Er, no, but the opening words are from an Eliot poem.

BUT, at least Mr. Kelly realizes we are in fucked up territory -- his Donnie Darko anticipated our hightened them-and-us jingoistic climate -- and he's making a film about it. It's satire, and I know the boy ain't stupid, so I definitely think you should go. I'm jealous, however, because I don't think it's going to open in Atl. I look forward to your reveiw :)

Did you ever take my advice on "How I Got Into College"?
 
Dear Mr. Springsteen,

Yeah, I caught the Eliot ref, and don't hold it against him, nor the Blake ref against McCarthy. Just thought it was funny they're out at the same time. One could make quite some PhD hay with comparisons of late-empire apocalyptic literature in Spain, Holland, France, England, and ahh..here. The stuff of Don Quixote and Candide.
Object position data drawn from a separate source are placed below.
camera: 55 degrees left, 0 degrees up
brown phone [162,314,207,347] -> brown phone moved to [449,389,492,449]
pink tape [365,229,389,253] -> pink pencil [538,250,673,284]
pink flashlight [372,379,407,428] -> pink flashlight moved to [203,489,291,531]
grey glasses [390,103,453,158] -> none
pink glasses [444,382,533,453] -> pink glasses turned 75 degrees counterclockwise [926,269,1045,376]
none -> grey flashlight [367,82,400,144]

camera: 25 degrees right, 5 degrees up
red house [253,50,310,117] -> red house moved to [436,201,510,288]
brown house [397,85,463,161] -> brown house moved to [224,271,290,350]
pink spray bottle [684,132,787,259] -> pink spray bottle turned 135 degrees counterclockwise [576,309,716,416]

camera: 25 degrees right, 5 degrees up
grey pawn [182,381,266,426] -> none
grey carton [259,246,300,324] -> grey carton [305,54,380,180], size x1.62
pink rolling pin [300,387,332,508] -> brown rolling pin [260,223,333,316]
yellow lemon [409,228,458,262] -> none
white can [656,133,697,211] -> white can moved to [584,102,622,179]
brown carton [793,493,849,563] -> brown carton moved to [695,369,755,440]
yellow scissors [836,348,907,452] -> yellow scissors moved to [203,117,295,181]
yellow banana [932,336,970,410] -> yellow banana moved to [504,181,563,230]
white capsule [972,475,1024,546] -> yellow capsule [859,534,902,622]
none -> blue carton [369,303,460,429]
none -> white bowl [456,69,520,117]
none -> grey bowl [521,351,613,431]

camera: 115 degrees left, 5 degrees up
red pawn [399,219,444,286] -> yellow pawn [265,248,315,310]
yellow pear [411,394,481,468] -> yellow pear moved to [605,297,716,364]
Forrest Gump, for example, was the American Candide, chronicling epochal events which total up to restless catastrophe. Vietnam is where this country really went round the bend too fast and got caught by the state trooper with a radar gun.

D.Darko was definitely a film that scared me, scared me for being too true. To paraphrase Dilbert, it all came together for me when I realized how viciously our society hates children now. Particularly boys who feel and girls who think.

So yes, I will go see Southland, fer sure. And yes, I did take your advice on How I Got Into College at my video store (where Children of Men has been the #1 rental for about 6 months), but they didn't have a copy of it. They said, "Gee, we should have that one." So I'll check again.

Happy Thanksgiving to you and the band!